Workload	Backpressure
Few large uploads	16–32
Many small uploads	128–256
Mixed	128 (default in PutFS)

Setting this too high wastes memory (each in-flight request holds a buffer). Setting it too low causes request queuing.

HTTP/1 buffer size

--http1-buffer-size 10485760

Maximum buffer size for HTTP/1.1 connections in bytes. Default is ~408KB. PutFS sets this to 10MB to match the streaming chunk size – fewer read syscalls per upload chunk means less overhead per PUT.

Protocol

--http 1 --no-ws

--http 1 – HTTP/1.1 only. HTTP/2 adds framing overhead for no benefit since nginx proxies via HTTP/1.1 anyway.
--no-ws – disable WebSocket support.
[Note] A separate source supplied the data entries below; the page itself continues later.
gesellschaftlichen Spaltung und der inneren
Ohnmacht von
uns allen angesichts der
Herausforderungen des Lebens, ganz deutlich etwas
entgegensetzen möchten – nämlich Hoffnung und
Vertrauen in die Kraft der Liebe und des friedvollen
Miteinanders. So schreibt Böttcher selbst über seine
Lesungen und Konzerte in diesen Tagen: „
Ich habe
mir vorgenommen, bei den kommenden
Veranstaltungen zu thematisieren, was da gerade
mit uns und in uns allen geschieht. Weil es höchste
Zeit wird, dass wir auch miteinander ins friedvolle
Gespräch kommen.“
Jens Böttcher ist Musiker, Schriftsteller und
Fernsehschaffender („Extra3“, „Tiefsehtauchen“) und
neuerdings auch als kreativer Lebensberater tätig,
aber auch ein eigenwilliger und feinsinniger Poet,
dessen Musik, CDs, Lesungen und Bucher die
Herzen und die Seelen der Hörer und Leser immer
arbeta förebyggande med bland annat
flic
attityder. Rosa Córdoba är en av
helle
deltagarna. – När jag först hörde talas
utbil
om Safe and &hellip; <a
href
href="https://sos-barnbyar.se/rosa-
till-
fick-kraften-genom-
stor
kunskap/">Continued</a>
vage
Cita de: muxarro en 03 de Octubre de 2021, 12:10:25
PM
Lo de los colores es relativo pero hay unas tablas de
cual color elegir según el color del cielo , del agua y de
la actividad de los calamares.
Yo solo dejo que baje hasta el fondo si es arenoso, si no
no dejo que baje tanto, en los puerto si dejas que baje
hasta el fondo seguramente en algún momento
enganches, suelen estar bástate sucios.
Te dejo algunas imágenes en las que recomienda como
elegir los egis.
PutFS doesn't use WebSockets.

Unix socket

The default Docker image uses a Unix socket at /run/putfs/putfs.sock. Override via environment:

GRANIAN_UDS=/run/putfs/putfs.sock
GRANIAN_UDS_PERMISSIONS=666

For TCP instead (not recommended, slower):

GRANIAN_HOST=127.0.0.1
GRANIAN_PORT=5000
# unset GRANIAN_UDS

Environment variables

All granian settings can be configured via GRANIAN_ env vars. The Docker image sets sensible defaults – override only what you need:

GRANIAN_INTERFACE=asgi          # don't change
GRANIAN_UDS=/run/putfs/putfs.sock
GRANIAN_UDS_PERMISSIONS=666
GRANIAN_WORKERS=4               # match CPU cores
GRANIAN_RUNTIME_MODE=mt
GRANIAN_LOOP=uvloop
GRANIAN_BACKPRESSURE=128
GRANIAN_HTTP1_BUFFER_SIZE=10485760
GRANIAN_HTTP=1
GRANIAN_NO_WS=true

What not to change

--blocking-threads – only supported for WSGI, not ASGI. Granian will error on startup.
--http 2 – adds framing overhead, breaks nginx sendfile for reads, no benefit for streaming uploads.
--runtime-mode st – less efficient on multi-core systems. Only useful with 1–2 workers.
--workers 1 --threads 16 with Python 3.14t – we tested free-threaded Python and it's slower: considerably higher write latency and way more memory due to thread-safe allocator overhead. The GIL is not the bottleneck – PutFS is I/O bound and the GIL releases during I/O.